Consideré mi deber alertar al supervisor del estatus del marine Smith. El supervisor no es un tipo duro. Muchacho, lo llamó dándole una palmadita en la espalda, no preguntes, creo no te gustaría saberlo. La cosa es, tu trabajo con nosotros acaba hoy, haz tu jornada normal y pásate a caja después. Eso es todo, y le dio la mano. ¡Desertor de mierda!, masculló cuando lo tuvo lejos.

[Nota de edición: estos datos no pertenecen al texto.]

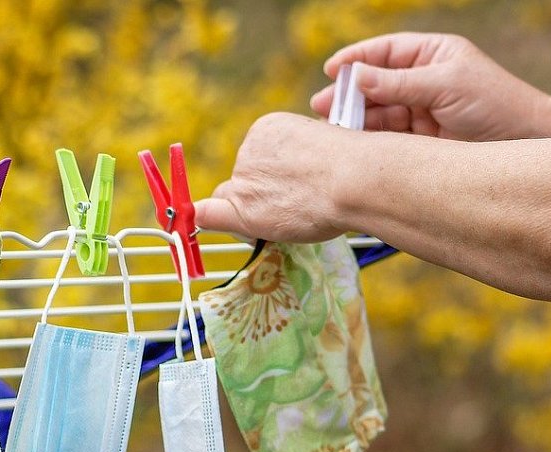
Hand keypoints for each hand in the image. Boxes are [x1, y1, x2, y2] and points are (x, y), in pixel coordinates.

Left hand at [194, 113, 354, 242]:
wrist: (355, 178)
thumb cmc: (354, 166)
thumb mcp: (323, 144)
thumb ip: (298, 158)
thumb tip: (294, 174)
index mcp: (268, 128)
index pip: (257, 159)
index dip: (271, 176)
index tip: (293, 184)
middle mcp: (249, 149)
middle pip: (243, 179)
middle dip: (259, 193)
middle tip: (297, 203)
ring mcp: (243, 177)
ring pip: (235, 199)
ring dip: (253, 211)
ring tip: (295, 212)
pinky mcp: (241, 204)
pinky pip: (209, 213)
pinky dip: (204, 218)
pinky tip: (195, 224)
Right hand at [309, 33, 549, 140]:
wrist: (522, 141)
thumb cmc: (494, 103)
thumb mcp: (444, 85)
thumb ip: (398, 83)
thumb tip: (356, 76)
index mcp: (431, 55)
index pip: (386, 52)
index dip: (356, 59)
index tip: (331, 69)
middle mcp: (421, 80)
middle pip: (374, 83)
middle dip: (347, 93)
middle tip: (321, 104)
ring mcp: (417, 109)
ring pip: (375, 111)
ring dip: (353, 118)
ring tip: (330, 127)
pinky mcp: (416, 138)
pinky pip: (384, 135)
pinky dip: (366, 138)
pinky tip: (350, 142)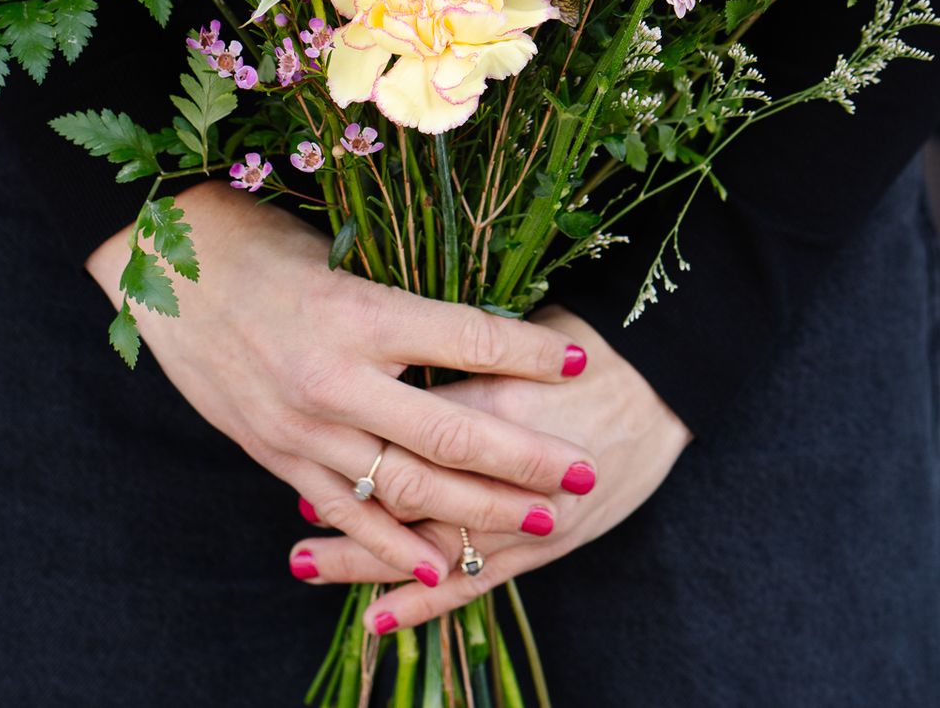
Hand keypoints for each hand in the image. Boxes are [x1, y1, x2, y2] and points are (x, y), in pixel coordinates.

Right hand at [86, 184, 598, 589]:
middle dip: (529, 459)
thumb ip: (401, 300)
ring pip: (407, 486)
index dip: (532, 353)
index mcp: (356, 310)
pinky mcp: (275, 455)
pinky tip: (443, 568)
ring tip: (543, 522)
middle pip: (451, 432)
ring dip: (482, 511)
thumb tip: (479, 328)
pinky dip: (394, 547)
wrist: (160, 268)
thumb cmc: (257, 241)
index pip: (468, 336)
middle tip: (586, 472)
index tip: (583, 362)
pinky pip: (344, 512)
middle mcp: (333, 378)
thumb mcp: (338, 254)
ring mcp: (302, 427)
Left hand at [289, 305, 691, 631]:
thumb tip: (382, 349)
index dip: (349, 436)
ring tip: (306, 560)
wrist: (661, 382)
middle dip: (344, 505)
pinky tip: (378, 617)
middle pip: (405, 490)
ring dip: (365, 559)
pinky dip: (425, 600)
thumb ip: (455, 352)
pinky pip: (474, 582)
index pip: (403, 421)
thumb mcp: (516, 335)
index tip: (303, 438)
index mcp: (490, 393)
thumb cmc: (586, 344)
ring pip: (429, 544)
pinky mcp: (544, 546)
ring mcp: (524, 513)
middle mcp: (501, 461)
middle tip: (291, 507)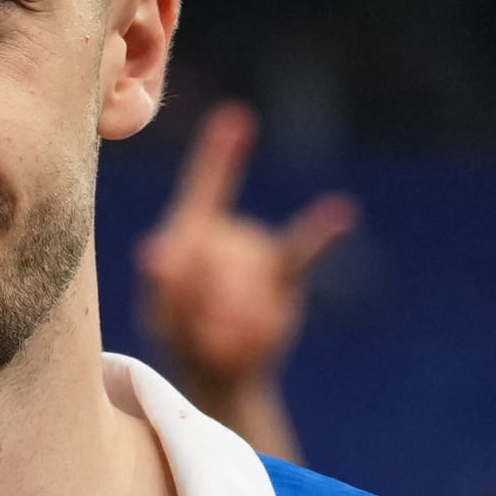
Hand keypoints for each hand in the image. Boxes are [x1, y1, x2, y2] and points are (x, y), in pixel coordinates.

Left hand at [136, 103, 357, 401]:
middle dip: (206, 301)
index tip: (236, 119)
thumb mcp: (163, 315)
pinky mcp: (285, 278)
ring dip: (234, 319)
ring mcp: (261, 253)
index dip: (219, 156)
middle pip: (222, 253)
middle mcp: (231, 232)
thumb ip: (161, 286)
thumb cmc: (183, 339)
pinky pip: (303, 255)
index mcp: (194, 231)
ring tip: (221, 345)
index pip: (205, 189)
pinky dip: (321, 235)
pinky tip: (341, 213)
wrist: (218, 376)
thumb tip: (154, 253)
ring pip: (249, 275)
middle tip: (199, 335)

Después Smith desacató la regla “las madres no serán tocadas”. Aporreó a diestra y siniestra enloquecido. Anda hasta arriba, arránquenle primero la porra, ¡Cuidado con pisar las crías! Los gritos parecían quebrar el hielo como hace la porra con pico que solemos usar. Conseguimos someterlo entre la cuadrilla. Me pidió lo acompañara por su mochila; como yo mismo preparé el envoltorio para el perro, me pareció ver que me dirigió una tierna mirada. Fuimos a caja, y ahí la señorita dijo que tenía prohibido entregarle la paga. Camino a la puerta del campamento preguntó cabizbajo si sabía de otro empleo. Quizás en Isla Príncipe Eduardo, respondí creyendo hacerle un bien, podrías embarcarte en un ballenero pirata, no esperan que se levante la veda, navegan con banderas de conveniencia. Uno tropieza y le cae encima la naturaleza humana, interrumpió, el supervisor le cae encima a uno. Sólo debes dar en el blanco, concluí. Se tornó. Vive la liberté, gruñó cerrando el puño sin entusiasmo. No lo volvería a ver jamás. Esperé largo rato mirando su silueta con el mono anaranjado contra la nieve de un azul muy bajo.